Beech manages the Sicamous Medical Clinic, where her husband, Jack Beech, serves as the community’s doctor. Jack turns 65 this year, and Beech says he would like to ease out of the practice. But he’s reluctant to do so without a replacement.
“He doesn’t want to do that. That would leave this community without a clinic, because he owns the clinic,” said Beech who, for the past six years has been trying to recruit for the clinic.

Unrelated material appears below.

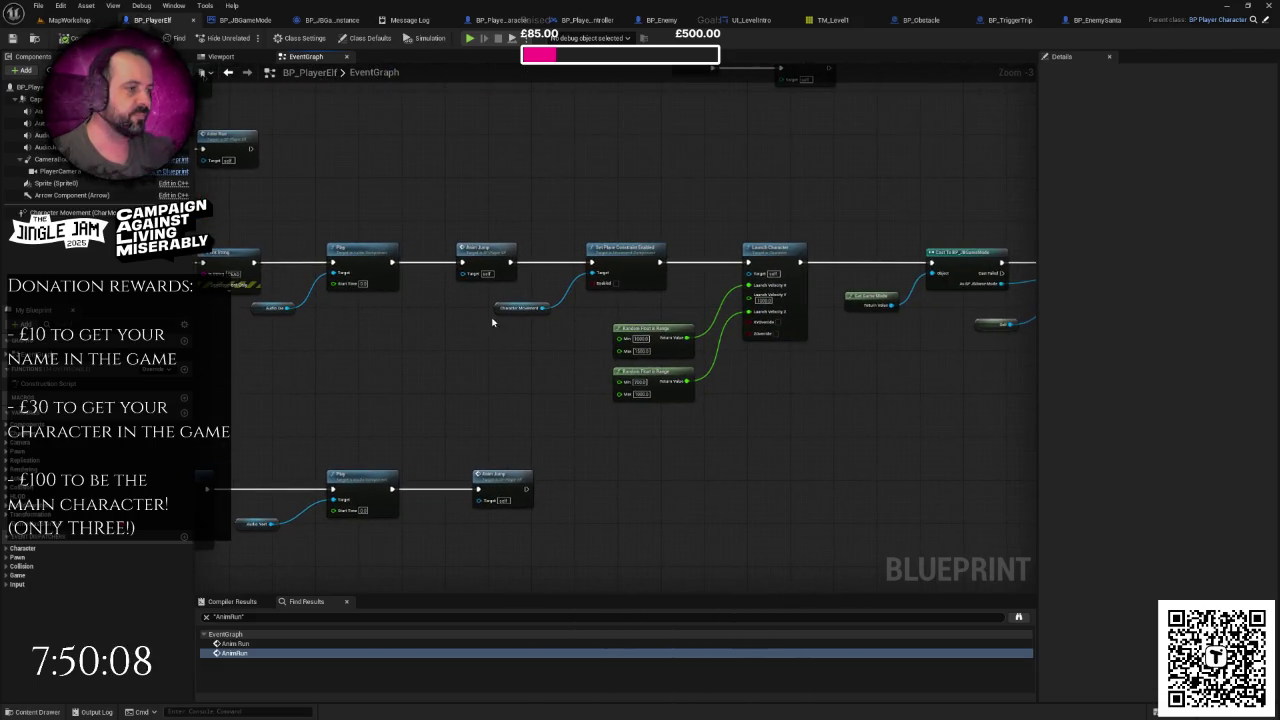
{"action": "left_click_drag", "start_coordinate": [634, 296], "coordinate": [786, 414]}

One doctor who had planned to take over the practice passed away.
A husband and wife team of doctors who had planned to visit the practice wound up losing interest on the way. Beech said they made it to Vernon where they were told “there’s nothing in Sicamous for your family.” For Beech, this emphasizes the need for a collaborative approach, between rural practices and their respective communities.
“Because I’ve been through this, I know it’s not just about what we do, but how we, as a community, work together,” said Beech. “It’s about our whole area recognizing where the needs are, where the doctors are needed, and everybody working together to support the concept that rural communities deserve to have doctors, and how can we best help them to get their doctors.”
Beech notes that what’s happening in Sicamous is happening throughout the Shuswap. The South Shuswap, for example, has a nurse practitioner but no doctor.
“The North Shuswap has two doctors, but they have made it clear they want out of the practice… so they’re recruiting as well,” said Beech, noting rural communities are often isolated in a sense that they do not have adequate (if any) transportation systems that can connect them to the services patients need. For those who have access to transportation this is not such a big issue, but for communities like Sicamous, with a large population of seniors and people on limited incomes, this can be a problem. And this, she says, can define a practice and the responsibilities rural doctors have to take on.
Beech notes the B.C. government and the Interior Health Authority have both recognized the need for doctors in rural communities and are making an effort to fill it. However, she feels more can be done, such as incentives to help cover the cost of tuition for physicians fresh out of university, such has been done to attract doctors to northern communities.
The issue of Jack’s retirement has come up on more than one occasion at Sicamous council. Coun. Suzanne Carpenter has become involved in the recruitment effort and, at a recent council meeting, stated the problem is global, and that “it’s a whole new world out there as far as what doctors want from a community.”
“So basically, we’re going to have to go and sell ourselves to bring a doctor here,” said Carpenter. “We’re really lucky in our community that we have a local doctor who lives here, Dr. Beech, and whenever you see him, say ‘thank you,’ because there’s not too many places that have a doctor who stays around.”